Question

A cone has a height of `6 cm` and its base has a radius of `6 cm`. If the cone is horizontally cut into two segments `3 cm` from the base, what would the surface area of the bottom segment be?

Answer 1

Yosief you answer is great but you just subtracted the original cone and the top cone. While that will give you a complete solution for the volume for the surface area you have three parts you need to consider:
1) The Base Area => this area of the circle
2) The side Area, that is the one you got by `pis(R-r)` that you have right
3) Because you cut it now you have a smaller circle on top so you need to this area.

So using your terms
`SA_F = "BA + Side Area + Top Area"`
`SA_F = piR^2 + pis(R-r) + pir^2 = pi(R^2+r^2) + pis(R-r)`

What changed? Well in your formula the first is the sum of squares instead the difference of squares. You were not that far you were a sign away from the correct answer. Make that change and voila you got it...

Answer 2

Surface area of bottom shape = `9pi(4 + sqrt18)`

Explanation:

Let's start off by writing down what is already known and then finding some of the values we will need later.

The BIG cone and the small cone are similar figures.
R = 6cm ; r = 3cm
H = 6cm ; h = 3cm
L = `sqrt72` ; `l` = `sqrt18` (`l` is the slant height, found by Pythagoras)

Small cone:
surface area = area base + curved surface
s.a. = `pi r^2` + `pi r l` = `pi(3)^2 + pi (3)sqrt18`

Factorise to make it easier: s.a. = `3pi(3 + sqrt18)`

In similar figures, the areas are in the same ratio as the square of the sides, length, radius etc.

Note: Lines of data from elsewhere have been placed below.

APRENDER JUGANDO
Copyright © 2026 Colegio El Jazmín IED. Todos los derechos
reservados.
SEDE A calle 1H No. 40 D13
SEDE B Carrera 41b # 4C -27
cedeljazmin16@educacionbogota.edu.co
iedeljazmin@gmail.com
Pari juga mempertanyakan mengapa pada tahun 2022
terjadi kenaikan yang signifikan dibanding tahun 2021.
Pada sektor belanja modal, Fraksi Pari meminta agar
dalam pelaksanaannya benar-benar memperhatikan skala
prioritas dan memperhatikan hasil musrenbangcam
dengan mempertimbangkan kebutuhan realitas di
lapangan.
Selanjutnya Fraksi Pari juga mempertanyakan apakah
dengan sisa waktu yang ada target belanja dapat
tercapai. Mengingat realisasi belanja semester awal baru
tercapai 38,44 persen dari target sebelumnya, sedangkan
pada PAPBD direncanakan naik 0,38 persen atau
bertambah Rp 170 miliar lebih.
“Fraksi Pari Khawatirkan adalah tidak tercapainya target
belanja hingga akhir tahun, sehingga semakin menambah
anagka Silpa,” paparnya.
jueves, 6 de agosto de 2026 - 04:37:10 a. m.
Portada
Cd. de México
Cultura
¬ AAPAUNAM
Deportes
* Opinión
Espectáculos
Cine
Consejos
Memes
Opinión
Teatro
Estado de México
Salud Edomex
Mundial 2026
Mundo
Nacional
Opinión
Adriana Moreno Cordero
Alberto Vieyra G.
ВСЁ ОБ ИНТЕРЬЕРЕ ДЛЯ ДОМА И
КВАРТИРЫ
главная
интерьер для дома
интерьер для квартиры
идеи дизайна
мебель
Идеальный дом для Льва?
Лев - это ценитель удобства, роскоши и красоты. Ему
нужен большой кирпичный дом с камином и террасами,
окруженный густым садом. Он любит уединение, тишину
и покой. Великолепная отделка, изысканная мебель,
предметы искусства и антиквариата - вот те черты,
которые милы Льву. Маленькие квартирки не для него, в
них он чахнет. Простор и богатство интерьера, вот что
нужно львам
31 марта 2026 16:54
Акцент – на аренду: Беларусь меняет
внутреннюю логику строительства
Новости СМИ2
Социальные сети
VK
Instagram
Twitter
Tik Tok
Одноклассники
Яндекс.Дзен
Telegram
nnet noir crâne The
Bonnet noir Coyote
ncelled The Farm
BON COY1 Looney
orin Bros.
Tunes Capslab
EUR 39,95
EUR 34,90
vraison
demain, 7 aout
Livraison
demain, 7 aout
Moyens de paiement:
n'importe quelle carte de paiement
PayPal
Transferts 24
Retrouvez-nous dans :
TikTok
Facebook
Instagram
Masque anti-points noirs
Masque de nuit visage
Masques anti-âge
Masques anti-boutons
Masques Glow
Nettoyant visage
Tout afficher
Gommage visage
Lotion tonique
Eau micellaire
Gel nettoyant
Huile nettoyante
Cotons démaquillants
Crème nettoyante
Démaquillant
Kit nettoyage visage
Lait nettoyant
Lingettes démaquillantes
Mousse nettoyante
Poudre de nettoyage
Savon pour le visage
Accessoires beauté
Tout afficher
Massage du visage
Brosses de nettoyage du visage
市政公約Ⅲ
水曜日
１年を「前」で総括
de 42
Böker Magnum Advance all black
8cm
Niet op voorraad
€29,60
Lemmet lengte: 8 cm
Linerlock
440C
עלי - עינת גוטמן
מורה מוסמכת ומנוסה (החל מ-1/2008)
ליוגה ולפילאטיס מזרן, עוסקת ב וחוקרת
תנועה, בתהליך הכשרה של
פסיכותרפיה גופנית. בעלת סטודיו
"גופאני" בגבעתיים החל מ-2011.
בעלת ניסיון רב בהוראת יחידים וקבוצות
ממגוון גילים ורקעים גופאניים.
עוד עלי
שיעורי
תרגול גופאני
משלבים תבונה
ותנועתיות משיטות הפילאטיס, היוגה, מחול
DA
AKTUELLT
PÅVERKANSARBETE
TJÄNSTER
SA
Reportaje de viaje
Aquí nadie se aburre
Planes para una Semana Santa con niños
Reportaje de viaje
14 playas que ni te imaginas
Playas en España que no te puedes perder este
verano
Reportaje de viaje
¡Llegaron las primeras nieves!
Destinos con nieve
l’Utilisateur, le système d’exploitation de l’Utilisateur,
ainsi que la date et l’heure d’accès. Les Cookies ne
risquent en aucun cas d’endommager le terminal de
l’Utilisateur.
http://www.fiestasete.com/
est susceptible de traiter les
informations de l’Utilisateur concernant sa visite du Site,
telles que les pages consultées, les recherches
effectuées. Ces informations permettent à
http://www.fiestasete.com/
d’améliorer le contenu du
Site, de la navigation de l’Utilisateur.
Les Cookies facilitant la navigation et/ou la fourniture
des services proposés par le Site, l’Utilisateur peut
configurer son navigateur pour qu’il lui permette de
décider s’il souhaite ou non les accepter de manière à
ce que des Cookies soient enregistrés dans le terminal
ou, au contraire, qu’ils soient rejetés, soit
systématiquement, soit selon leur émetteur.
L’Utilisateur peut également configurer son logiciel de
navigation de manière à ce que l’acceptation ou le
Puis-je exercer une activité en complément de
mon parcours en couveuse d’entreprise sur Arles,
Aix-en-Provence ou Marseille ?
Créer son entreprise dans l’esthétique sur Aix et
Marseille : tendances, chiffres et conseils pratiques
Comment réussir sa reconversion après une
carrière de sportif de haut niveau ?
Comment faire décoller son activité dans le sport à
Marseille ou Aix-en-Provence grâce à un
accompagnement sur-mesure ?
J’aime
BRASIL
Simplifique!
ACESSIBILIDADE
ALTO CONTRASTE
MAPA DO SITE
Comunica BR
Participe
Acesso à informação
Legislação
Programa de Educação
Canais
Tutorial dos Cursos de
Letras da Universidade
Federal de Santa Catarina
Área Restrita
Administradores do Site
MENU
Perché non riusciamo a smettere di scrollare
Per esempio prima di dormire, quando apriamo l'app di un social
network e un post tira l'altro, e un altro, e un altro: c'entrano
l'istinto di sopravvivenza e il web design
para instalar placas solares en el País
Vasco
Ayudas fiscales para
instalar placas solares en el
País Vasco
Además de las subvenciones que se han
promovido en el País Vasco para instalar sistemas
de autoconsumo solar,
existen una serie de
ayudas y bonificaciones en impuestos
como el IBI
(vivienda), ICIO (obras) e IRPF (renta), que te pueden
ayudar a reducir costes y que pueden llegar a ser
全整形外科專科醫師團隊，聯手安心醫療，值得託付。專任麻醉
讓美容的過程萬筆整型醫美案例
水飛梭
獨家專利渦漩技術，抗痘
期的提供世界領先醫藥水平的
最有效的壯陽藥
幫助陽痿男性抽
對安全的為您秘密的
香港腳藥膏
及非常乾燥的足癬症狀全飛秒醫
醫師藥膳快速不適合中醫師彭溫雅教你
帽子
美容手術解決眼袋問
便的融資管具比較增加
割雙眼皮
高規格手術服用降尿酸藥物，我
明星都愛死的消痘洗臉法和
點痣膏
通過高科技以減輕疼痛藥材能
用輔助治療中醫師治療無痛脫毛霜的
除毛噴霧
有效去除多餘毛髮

`3^2/6^2` = `(3pi(3 + sqrt18))/(SA)` `rArr` `1/4` = `(3pi(3 + sqrt18))/(SA)`

BIG CONE: Surface area = `4 xx 3pi(3 + sqrt18)`
= `12pi(3 + sqrt18)`

Surface area of fustrum (bottom segment);

BIG AREA - small area

= `12pi(3 + sqrt18)` - `3pi(3 + sqrt18)`

= `9pi(3 + sqrt18)`

However, the circular cut surface must be included as well.

Total Surface area = `9pi(3 + sqrt18)` + `pi(3)^2`
= `9pi(3 + sqrt18)` + `9pi`
= `9pi(3 + sqrt18 +1)`
= `9pi(4 + sqrt18)`